« Mais vous êtes fous » : dans l’intimité d’un couple détruit par l’addiction à la drogue
« Mais vous êtes fous » : dans l’intimité d’un couple détruit par l’addiction à la drogue
Par Murielle Joudet
Audrey Diwan signe un film littéral et asphyxiant, dont le scénario ressemble à celui d’une campagne de prévention.
Mari comblé, père exemplaire qui chouchoute ses deux filles quand il ne travaille pas dans son cabinet dentaire, Roman (Pio Marmaï) a un secret : une consommation régulière, et même quotidienne, de cocaïne. Il parvient pendant des années à cacher son addiction aux yeux de ses proches, jusqu’au jour où un incident fait exploser la cellule familiale qui doit se reconstruire comme elle peut. Et Roman de devoir montrer patte blanche pour réintégrer sa famille.
On est ici, en terrain bien connu : celui de la chronique du délitement d’un couple à laquelle s’ajoute le film-dossier sur l’addiction à la drogue. En cela, Mais vous êtes fous donne l’impression qu’on aurait pu prélever chaque scène de films préexistants pour le réaliser : engueulades, embrassades, scènes de sexe pudiques, dîner en famille où les enfants rechignent à manger leurs légumes, petite fille qui se demande « il est où papa ? », grands-parents protecteurs mais inquiets.
Mais il y a aussi ces nombreuses scènes d’interrogatoires dans des bureaux devenus la toile de fond quotidienne d’un certain cinéma français naturaliste (dernier exemple en date, Jusqu’à la garde, de Xavier Legrand). Les institutions en-cadrent (au sens cinématographique) le couple, lui font passer toute une batterie d’examens pour s’assurer de son innocuité cinématographique.
Symbolisme primaire
Innocuité au sens où, à force d’inspecter dans les moindres recoins la vie intime du couple (sur ce point, la seule scène intéressante du film est le moment où Roman reproduit les gestes du quotidien face à un inspecteur), ne subsiste plus aucun mystère à l’écran. Le résultat est littéral et asphyxiant comme la lecture d’un procès-verbal.
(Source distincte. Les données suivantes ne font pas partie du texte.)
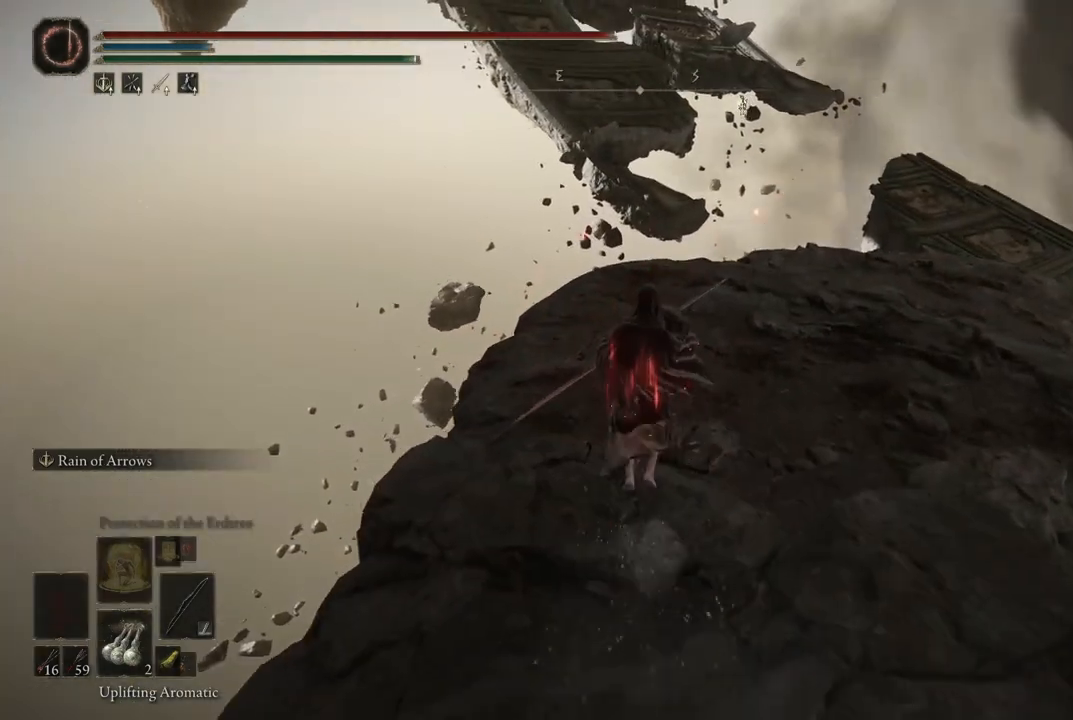
{"buttons": ["B"], "left_stick": "up", "right_stick": "center", "events": []}
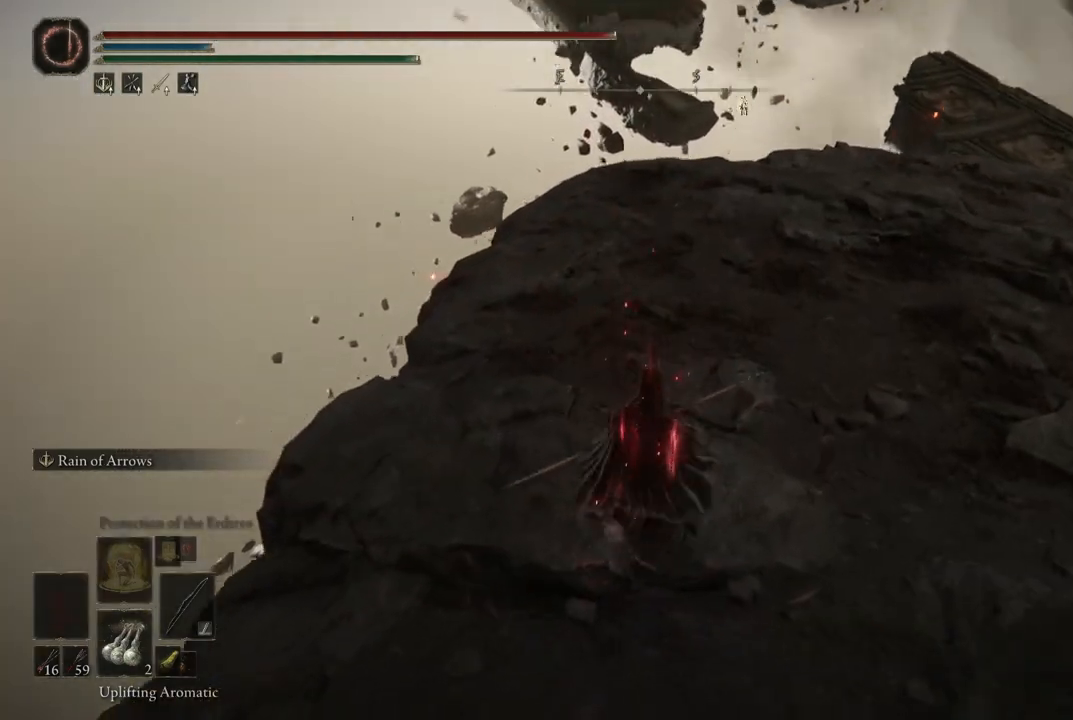
{"buttons": ["B"], "left_stick": "up", "right_stick": "center", "events": []}
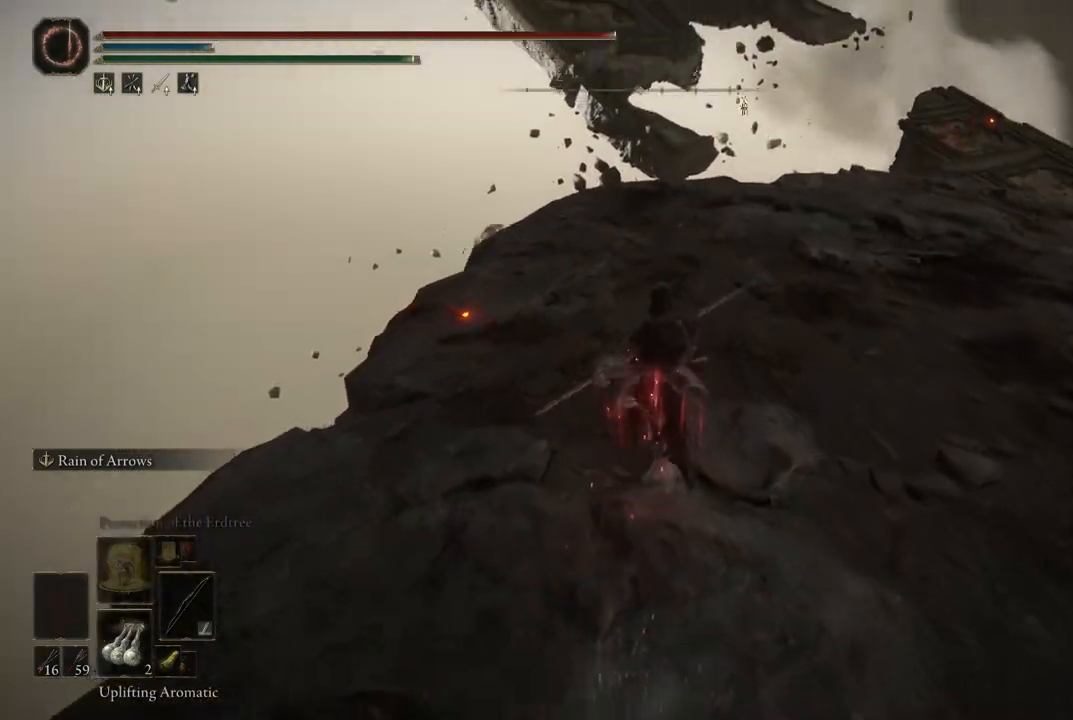
{"buttons": ["B"], "left_stick": "up", "right_stick": "center", "events": []}
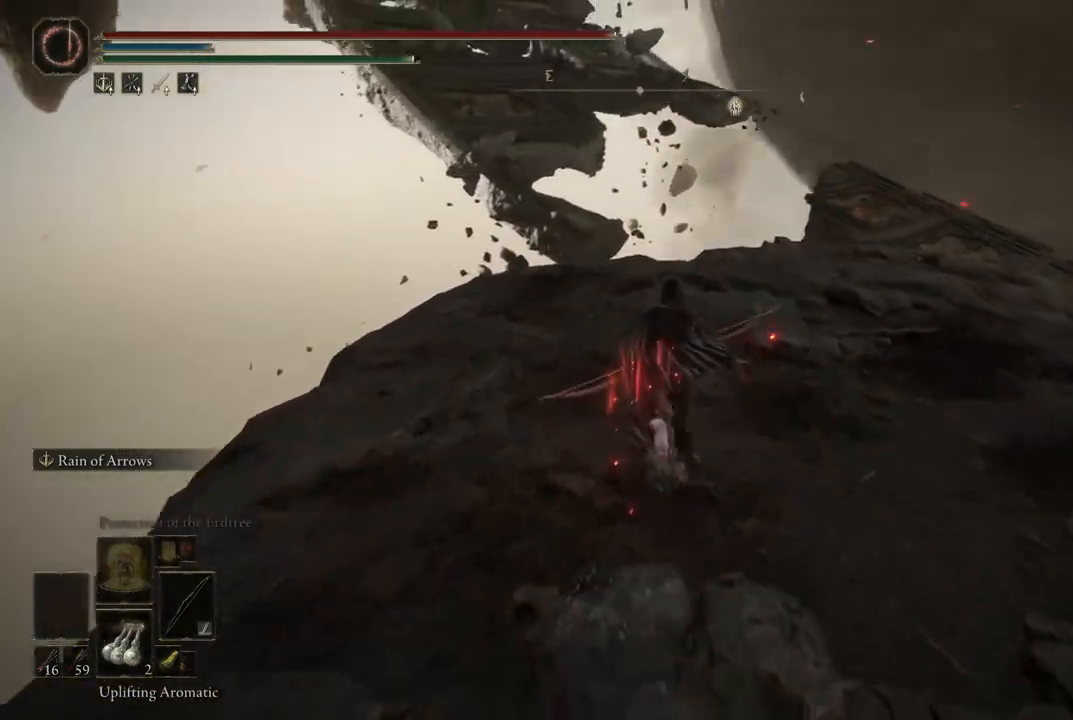
{"buttons": ["B"], "left_stick": "up", "right_stick": "center", "events": []}
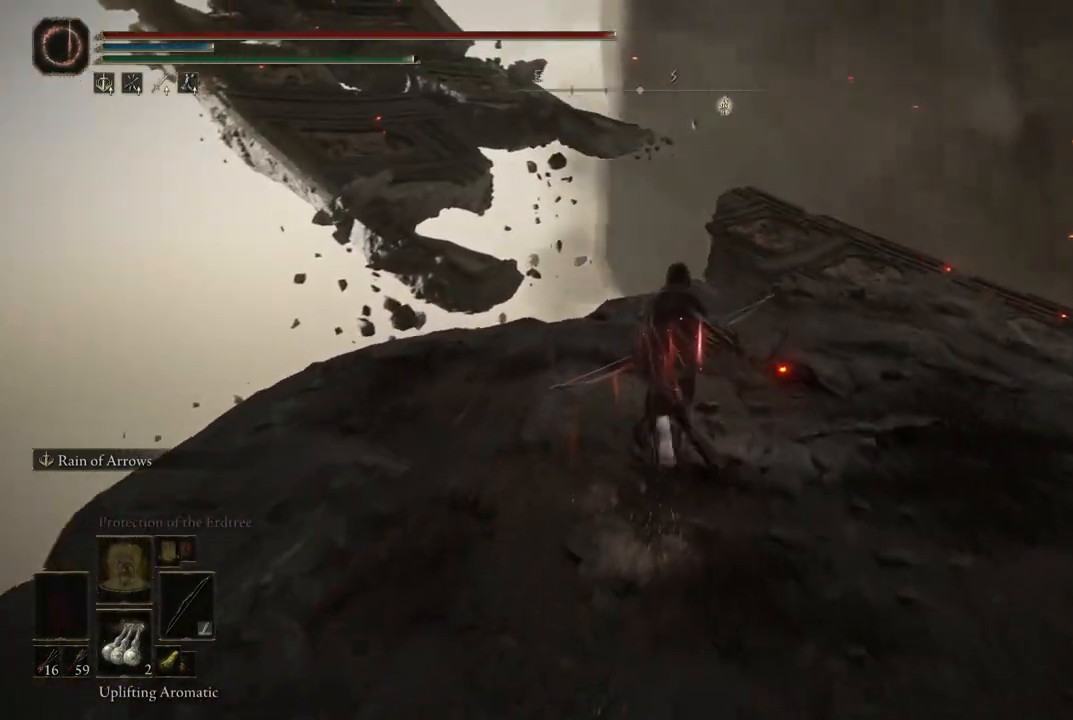
{"buttons": ["B"], "left_stick": "up", "right_stick": "center", "events": []}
Audrey Diwan ne laisse aucune place à l’imaginaire, et si toutefois celui-ci voulait s’immiscer dans le film, les émissaires du réel (commissaire, médecin, assistante sociale, juge) lui barreraient la route.
La réalisatrice suit précautionneusement la trajectoire de son scénario qui ressemble à celui d’une campagne de prévention ou d’une pub pour un antidouleur (avant : Roman n’arrive pas à dormir/après : Roman danse avec ses filles). L’ensemble converge lentement vers un symbolisme primaire : une grille sépare l’homme et la femme. Mais celle-ci, on le comprend, peut être franchie. Si loin, si proche… jusqu’au prochain examen.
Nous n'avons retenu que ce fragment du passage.